By Tyler Godwin
August 3, 2018 - CONSOL Energy posted record quarterly coal sales and production in the second quarter of 2018 due to strong domestic and international demand, it said Thursday.
The Canonsburg, Pennsylvania-based company said during its quarterly earnings call that its three mines -- Bailey, Enlow Fork and Harvey -- in the state produced a record 7.7 million st of coal in Q2, up from 6.7 million st in the first quarter of 2018 and 6.8 million st in the year-ago quarter.
According to US Mine Safety and Health Administration data, the Bailey mine, CONSOL's largest, produced 3.45 million st of coal in Q2, down 9.4% from a record 3.81 million st produced in Q1, while Enlow Fork and Harvey produced 2.79 million st and 1.44 million st, up 38% and 65%, respectively, from Q1.
CEO Jimmy Brock said Enlow Fork finished off the F27 longwall panel during the quarter, which was "geologically very challenging, and has now transitioned to F28, which will provide some operational relief." Brock said the company "looks forward to mid-2019 when the F sidewall at Enlow Fork will move to a different district, which will provide much better mining conditions."

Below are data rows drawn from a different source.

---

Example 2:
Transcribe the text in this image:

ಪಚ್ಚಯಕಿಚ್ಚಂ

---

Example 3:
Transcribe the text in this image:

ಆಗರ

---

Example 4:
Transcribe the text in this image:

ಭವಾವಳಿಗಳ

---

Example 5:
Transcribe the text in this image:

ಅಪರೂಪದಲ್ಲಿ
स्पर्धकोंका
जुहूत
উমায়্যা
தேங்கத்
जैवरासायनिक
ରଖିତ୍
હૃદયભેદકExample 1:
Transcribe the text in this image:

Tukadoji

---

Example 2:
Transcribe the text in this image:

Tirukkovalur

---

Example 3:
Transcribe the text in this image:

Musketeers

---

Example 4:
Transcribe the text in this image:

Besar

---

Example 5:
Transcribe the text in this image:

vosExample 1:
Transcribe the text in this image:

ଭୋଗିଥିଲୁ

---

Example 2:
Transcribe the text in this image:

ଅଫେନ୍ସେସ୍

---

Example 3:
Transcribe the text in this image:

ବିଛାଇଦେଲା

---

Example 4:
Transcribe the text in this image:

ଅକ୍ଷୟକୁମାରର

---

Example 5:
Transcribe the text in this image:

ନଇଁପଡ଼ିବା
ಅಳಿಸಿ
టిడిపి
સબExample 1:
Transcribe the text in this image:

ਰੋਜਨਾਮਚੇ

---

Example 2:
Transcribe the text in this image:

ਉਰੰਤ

Sales volumes also hit a record high of 7.8 million st in Q2, generating an average revenue of $47.34/st, compared with 6.6 million st sold in Q1 at an average of $52.98/st and 6.8 million st in the year-ago quarter at $44.75/st.
The company's average cash costs for coal sold were $26.99/st, resulting in an average cash margin of $20.35/st, compared with average cash costs of $29.21/st and average cash margin of $23.77/st in Q1 and $20.35/st and $15.67/st in the year-ago quarter.

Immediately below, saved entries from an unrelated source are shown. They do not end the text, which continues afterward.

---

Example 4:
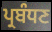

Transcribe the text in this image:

ਪ੍ਰਬੰਧਣ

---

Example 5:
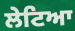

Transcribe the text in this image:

ਲੇਟਿਆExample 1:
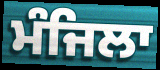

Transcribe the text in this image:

ਮੰਜਿਲਾ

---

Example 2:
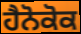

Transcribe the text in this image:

ਹੈਨੋਕੋਕ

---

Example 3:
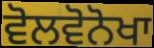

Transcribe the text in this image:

ਵੋਲਵੋਨੋਖਾ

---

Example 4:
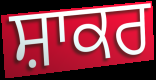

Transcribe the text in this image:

ਸ਼ਾਕਰ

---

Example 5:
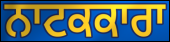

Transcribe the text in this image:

ਨਾਟਕਕਾਰਾ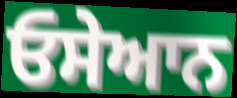
ਓਸੇਆਨ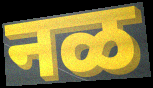
नळ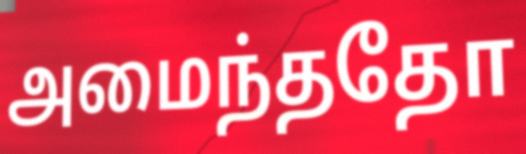
அமைந்ததோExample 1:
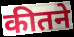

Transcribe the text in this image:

कीतने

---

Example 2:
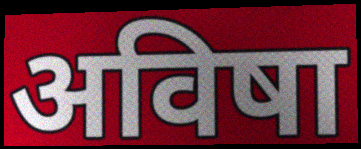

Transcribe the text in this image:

अविषा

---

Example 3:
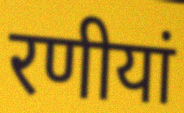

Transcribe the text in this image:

रणीयां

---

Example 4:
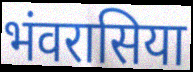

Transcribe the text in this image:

भंवरासिया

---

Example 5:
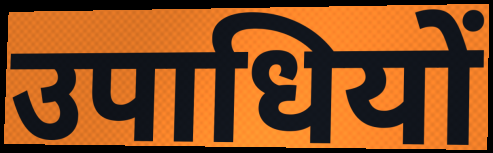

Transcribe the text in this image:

उपाधियोंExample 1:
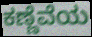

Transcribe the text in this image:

ಕಣ್ಣೆವೆಯ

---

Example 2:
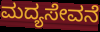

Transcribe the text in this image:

ಮದ್ಯಸೇವನೆ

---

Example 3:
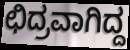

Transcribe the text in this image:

ಛಿದ್ರವಾಗಿದ್ದ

Brock said the company typically has six to eight longwall moves/year, or one to two moves/quarter, but CONSOL is scheduled to have three longwall moves in the third quarter.
Because of the additional moves, the company's production in Q3 is expected to be lower than in Q2, but Brock said it will rebound in the final quarter of the year.
CONSOL recorded a net cash increase of $92.79 million, compared with a $37.74 million increase in the previous quarter and $101,000 in the year-ago quarter.
For 2018, the company's expected average generated revenue is expected to be between $47.75/st and $48.75/st, while its cash cost of coal sold is expected to be between $28.50/st and $29.50/st.
Assuming 27 million st in annual coal sales, CONSOL is 74% booked for 2019 shipments and 32% for 2020, flat from 74% at the end of Q1 for 2019 shipments but up from 26% for 2020.
"As global coal demand is expected to continue to grow over the next several years, global supply will be challenged to keep pace due to several years of underinvestment and the lead time required to bring new brownfield or greenfield production online," according to a company statement.
During the quarter, Brock said the company entered into agreements with a Midwestern utility, a new domestic coke producer, as well as expanding its export destinations.
CONSOL signed an 18-month agreement with a Midwestern utility that Brock said operates at a high capacity factor and is "well positioned to compete with natural gas and grow its market share as other coal-fired plants retire."
Chief Commercial Officer Jim McCaffrey said it was a customer CONSOL previously had but lost, but now the two companies have a new deal, he said CONSOL expects to retain the customer through 2019.
McCaffrey said the utility "fits perfectly in our sales and market strategy of high capacity, must-run plants."
Brock also said during the latest quarter, CONSOL shipped new coal to China, Europe and Africa.
CONSOL also signed a coal supply deal with a US coke producer for its Bailey coal for the back half of 2018. It was the first multi-shipment deal in the domestic metallurgical coal market since 2013.
The sulfur content of CONSOL's output increased in the most recent quarter, due to geological issues, but he said CONSOL was through that period and is now looking forward to 2019 and the next five years when sulfur content will be between 2.2% and 2.5%. "Segregate out Harvey and Enlow Fork, and it will be below 2%," he said.
McCaffrey said the long-term annual sales potential for domestic met coal, starting in 2019, is roughly between 300,000 st and 500,000 st.
Throughput volumes at CONSOL's Marine Terminal were 3.5 million st in Q2, down from 3.6 million st in the year-ago quarter.
Brock said its export prices were up 7% in the first half of 2018 compared with the same period a year ago.
During the first half of the year, the company exported 4.4 million st, or roughly 31% of its sales.
Roughly 3 million st, or 69%, of the exports went to India. Brock said demand had been strong in India and continues to be. He estimated that 12 million st-15 million st of US coal is expected to ship to India by the end of 2018, with the vast majority of it from Northern Appalachia.
The increase in exports has also created demand in the US, Brock said. Some utilities saw their inventory levels fall below 10 days during the quarter, but are now up to 10-20 days, he added. All of the utilities have some need to replenish their supplies, and Brock said pricing will be fairly decent in 2019.